Though the Catholic Church has never been at ease with this cult, in the past fifty years there has been a push to canonize Hernández as a saint. On June 19, 2020, he was formally beatified by Pope Francis. As is standard in the canonization processes by the Catholic Church, some miracles need to be attributed to the candidate. In this case, Hernández was attributed with miraculously curing Yaxury Solórzano, a ten-year-old girl who suffered a gunshot to her head. The girl underwent surgery, and her prognosis was poor. Her mother prayed to Hernández, and twenty days after the surgery, the girl made an almost complete recovery. Needless to say, this is hardly a legitimate miracle. Overcoming a poor prognosis may be improbable but not physically impossible, and for that very reason, that cannot count as a real miracle. Yet for Catholic standards, this was good enough.

It is well known that many Catholic canonizations have a political dimension, and the case of José Gregorio Hernández is no exception. While Venezuela’s socialist government has not cared much about religion and its relationship with the Catholic clergy has been strained at various points, it showed a particular interest in Hernández’s canonization. Venezuela did not have a Catholic saint, and Venezuela’s government saw it as an opportunity to expand its nationalist ideology. In that regard, the canonization of Hernández was portrayed as some sort of nationalist vindication vis-à-vis the Church’s excessive focus on European saints.

As part of this endeavor, Venezuela’s government pushed the canonization agenda by promoting the alleged miracles attributed to Hernández. For that very reason, when presenting carvativir to the public, Maduro spoke of it as if it were yet another demonstrably miraculous deed by Hernández.
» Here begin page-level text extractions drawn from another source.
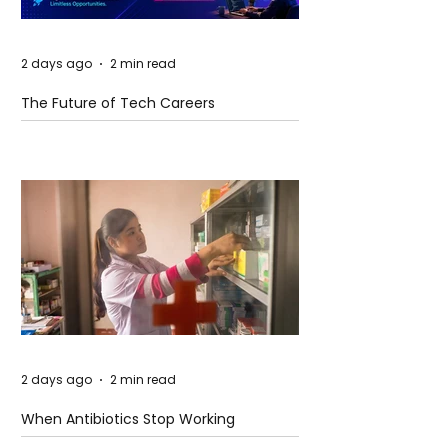
2 days ago
2 min read
The Future of Tech Careers
2 days ago
2 min read
When Antibiotics Stop Working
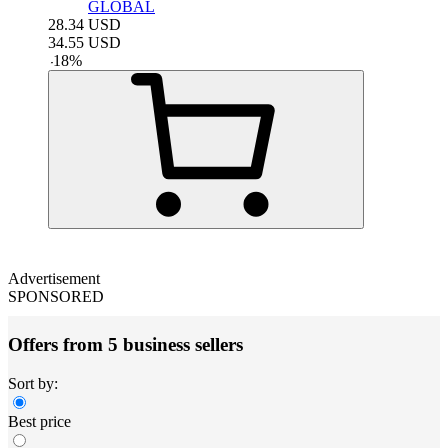
GLOBAL
28.34
USD
34.55
USD
-
18
%
Advertisement
SPONSORED
Offers from 5 business sellers
Sort by:
Best price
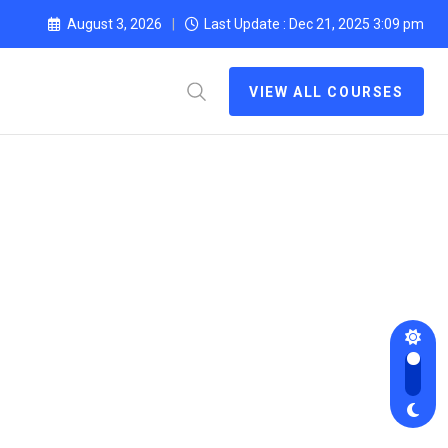
August 3, 2026
Last Update : Dec 21, 2025 3:09 pm
VIEW ALL COURSES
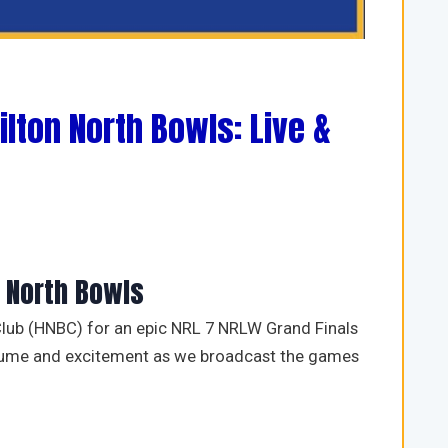
ilton North Bowls: Live &
n North Bowls
lub (HNBC) for an epic NRL 7 NRLW Grand Finals
olume and excitement as we broadcast the games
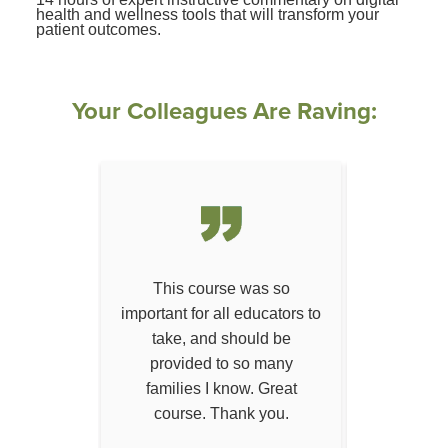
health and wellness tools that will transform your
patient outcomes.
Your Colleagues Are Raving:
I've ever
This course was so
This semi
r career!
important for all educators to
can be e
take, and should be
across ma
provided to so many
arenas
families I know. Great
course. Thank you.
 D.
— J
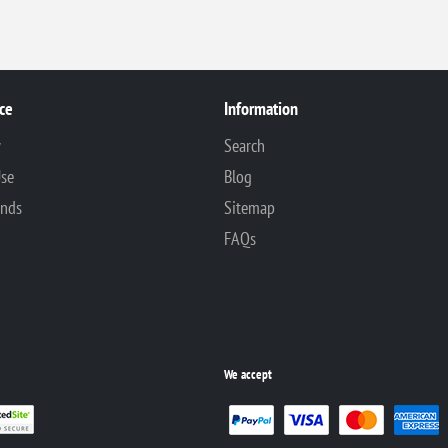
ce
Information
y
Search
Use
Blog
unds
Sitemap
FAQs
We accept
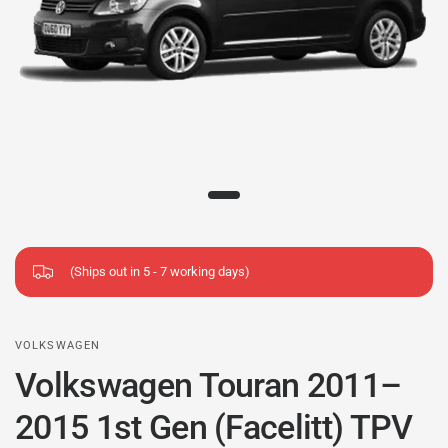
(Ships out in 5 - 7 working days)
VOLKSWAGEN
Volkswagen Touran 2011–
2015 1st Gen (Facelitt) TPV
As it happens, there is nothing miraculous about carvativir. It is a very rudimentary solution consisting of the herb thyme. This particular herb has been frequently used in traditional medicine, but no trial has established that it is effective in treating COVID-19, and Facebook has frozen Maduro’s page because of its misinformation regarding carvativir.
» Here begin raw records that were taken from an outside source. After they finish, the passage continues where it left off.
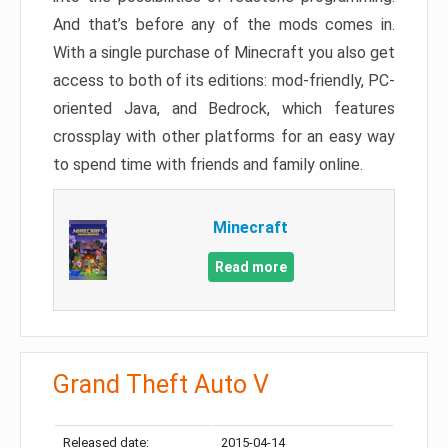
And that’s before any of the mods comes in.
With a single purchase of Minecraft you also get
access to both of its editions: mod-friendly, PC-
oriented Java, and Bedrock, which features
crossplay with other platforms for an easy way
to spend time with friends and family online.
Minecraft
Read more
Grand Theft Auto V
Released date:
2015-04-14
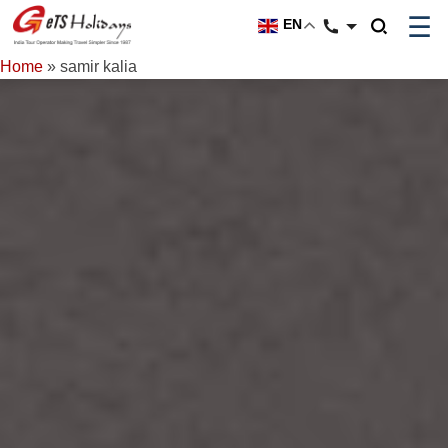
☰
EN
Home
»
samir kalia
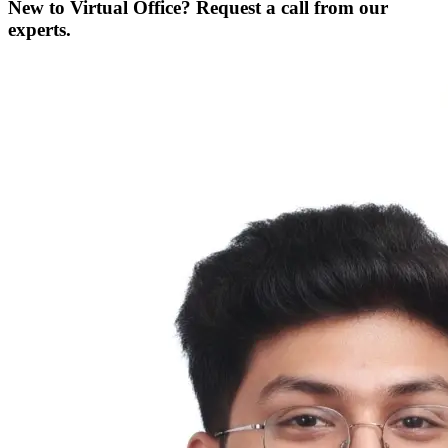
New to Virtual Office? Request a call from our
experts.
However, for Venezuela’s government that matters very little. In fact, under the government’s ideology, clinical trials are not very relevant. Being imbued in far leftist ideology, many Venezuelan officials have repeated the frequent rhetorical point that science ought to be decolonized, and that implies relying less on Western-imposed clinical protocols. It also implies giving more credence to so-called “indigenous ways of knowing” and alternative medicine, in which herbs such as thyme play an important role. In this heavily politicized diatribe, the name of José Gregorio Hernández has been hijacked. Widely respected for his commitment to scientific medicine while he was alive, after his death Hernández has come to represent magical thinking.
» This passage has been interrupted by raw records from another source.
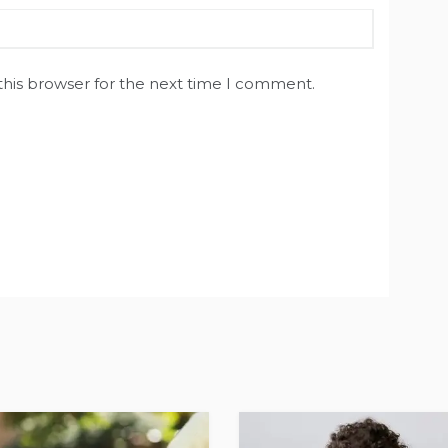
this browser for the next time I comment.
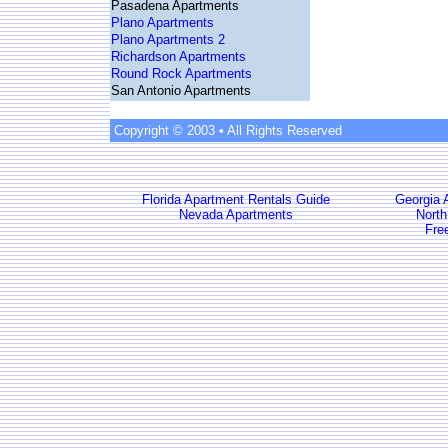
Pasadena Apartments
Plano Apartments
Plano Apartments 2
Richardson Apartments
Round Rock Apartments
San Antonio Apartments
Copyright © 2003 • All Rights Reserved
Florida Apartment Rentals Guide
Georgia 
Nevada Apartments
North
Fre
Skeptics urgently need to promote critical thinking in Venezuela, so as to assess the real efficacy of carvativir in treating COVID-19 and the real risks of the AstraZeneca vaccine. In so doing, nationalist prejudices must be left aside, and the weight of the evidence must be considered, regardless of its political or religious implications. This is probably what Hernández himself would have done. By promoting critical thinking in Venezuela, skeptics will rescue Hernández from those who have seized upon his image to promote unreason and pseudoscience.

Gabriel Andrade

Gabriel Andrade received a PhD from the University of Zulia (Venezuela) in 2008. He worked as Titular Professor at University of Zulia from 2005 to 2015, teaching courses on the humanities and writing numerous books and articles in Spanish. He then moved on to teach at the College of the Marshall Islands (Republic of the Marshall Islands), Xavier University School of Medicine (Aruba), and St. Matthew’s University School of Medicine (Cayman Islands). He is now an assistant professor in the College of Medicine at Ajman University, United Arab Emirates.